The Independent Community Bankers of America is pushing hard for Congress to temporarily extend FDIC insurance coverage of noninterest-bearing transaction accounts before it expires Dec. 31.

Failing to extend TAG coverage is one more headache small businesses and municipalities don't need to worry about, said ICBA Executive Vice President and Chief Economist Paul Merski.

“Their accounts and auditors would let them know Jan. 2 that their money would be uninsured, and they would have to spread it around,” Merski said, referring to the permanent FDIC deposit limit of $250,000 per account.

Unlimited TAG coverage was established by the FDIC in October 2008 to help stabilize the banking system and protect depositors. Congress voted in 2010 to modify and extend the program through 2012; however, because the financial system has stabilized, Congress is considering letting it expire.

The FDIC released data Tuesday that shows as of June 30, approximately $1.4 trillion in bank deposits are insured by the TAG program, with $212 billion held by banks with fewer than $15 billion in assets. The community bank figure reflects an increase of $10 billion from first quarter 2012 and a $32.6 billion increase from one year ago.

CUNA Chief Economist Bill Hampel said according to his organization's statistics, banks with less than $10 billion in assets – a figure used by the Federal Reserve, CFPB and other regulators to distinguish large institutions from small – held $123 billion in TAG-insured deposits as of June 30.

When you compare that against total deposits held by small banks, it represents just 4.5%. That figure invalidates the ICBA's claim that the deposits are needed to fund business loans, Hampel said, because small banks also are reporting an aggregate 74% loan-to-deposit ratio.

“In the worst of cases, if TAG were not renewed, and all of that money flowed out of community banks, they could cover it with investments, still make business loans, and still have a very substantial investment cushion,” Hampel said.

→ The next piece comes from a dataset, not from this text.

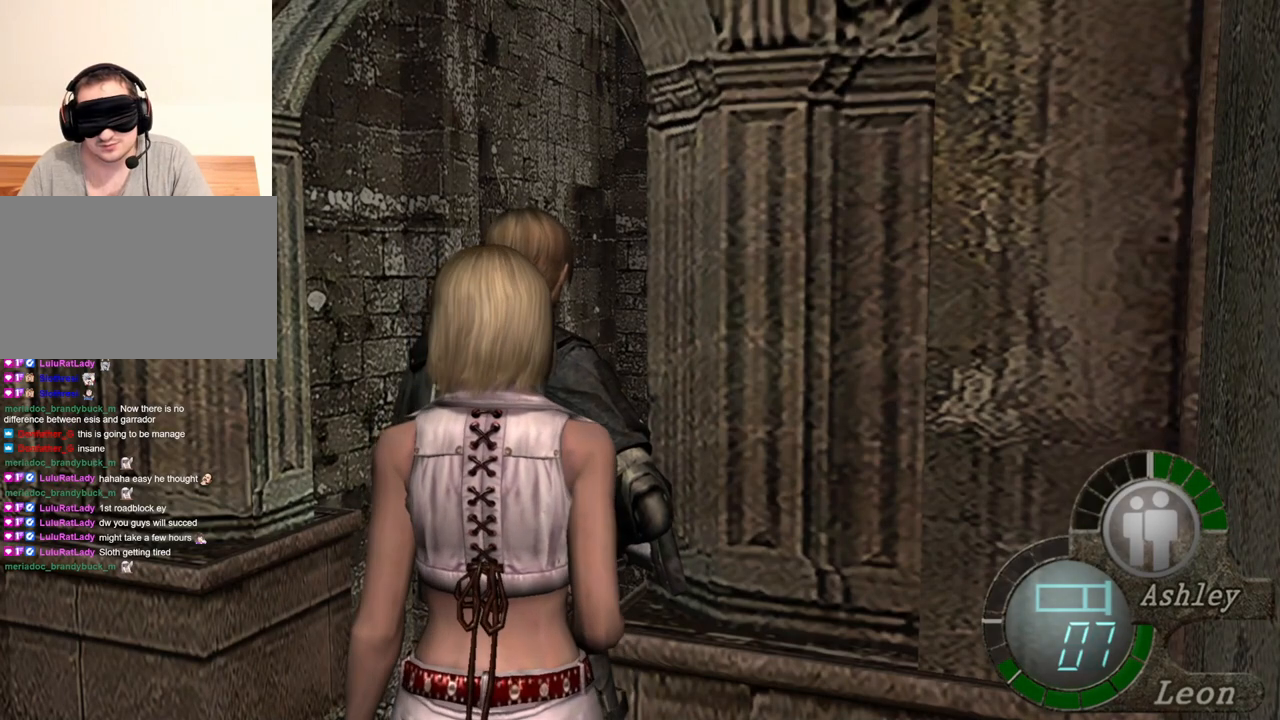
{"keys": [], "mouse": [], "events": [[117, "z", "up"]]}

Merski backed off from an ICBA claim in a release that community banks use “TAG deposit liquidity to support local lending.” However, he said the expiration of TAG would nonetheless affect liquidity, because account holders like municipalities or businesses with large payroll accounts could move their business to large banks.

The big banks wouldn't have TAG coverage either, but because they have been deemed too big to fail, they pose less risk in the event of another financial crisis.

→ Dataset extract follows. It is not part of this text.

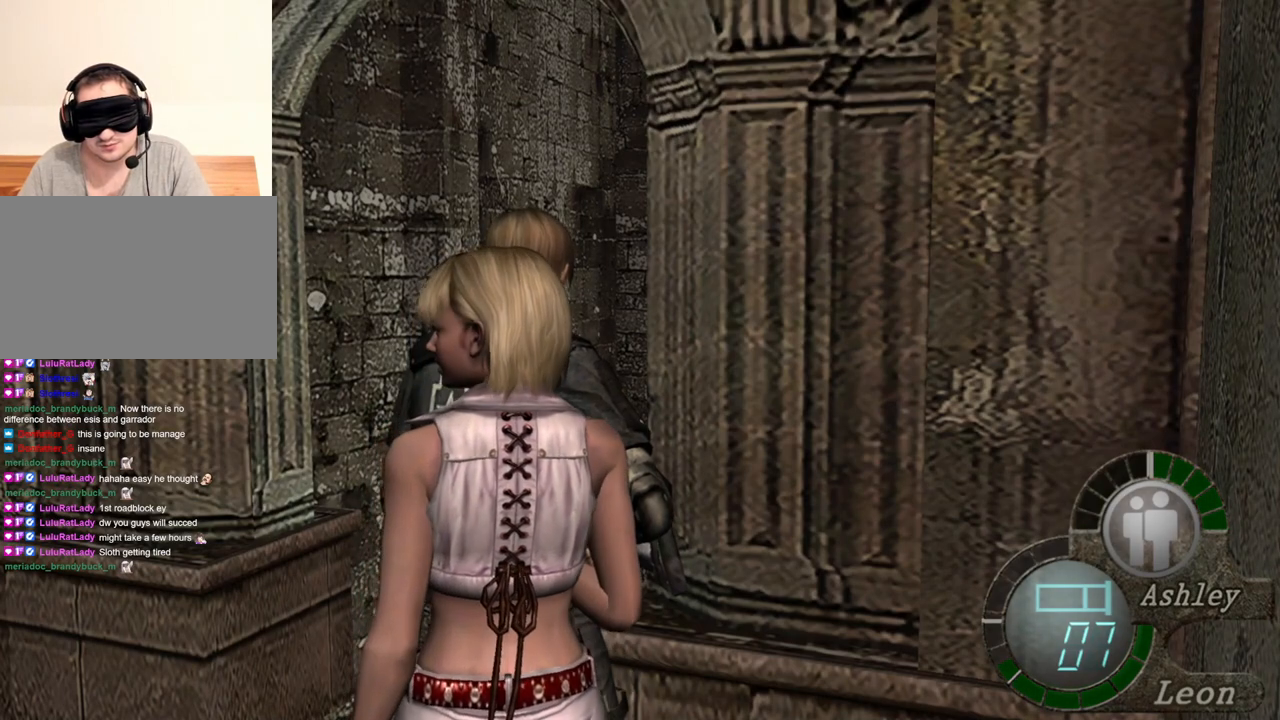
{"keys": [], "mouse": [], "events": [[17, "d", "down"], [217, "d", "up"], [317, "z", "down"], [484, "z", "up"]]}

And, Merski added, those large account holders are also good borrowers, and would take their business loans with them, too.

The threat of losing those customers is an uncertainty Hampel said he wouldn't want to deal with if he ran a community bank, and added it isn't fair that big banks have the “too big to fail” advantage over their smaller counterparts.

However, the CUNA economist said he doesn't think customers would move their business because big banks aren't as accommodating as community banks when it comes to business lending.

“Part of the reason they have deposits is because they have good lending, so as long as they keep lending they will keep those deposits,” Hampel said.

The CUNA executive added the current cap on credit union member business lending has more of a negative effect on the economy than the expiration of the TAG program.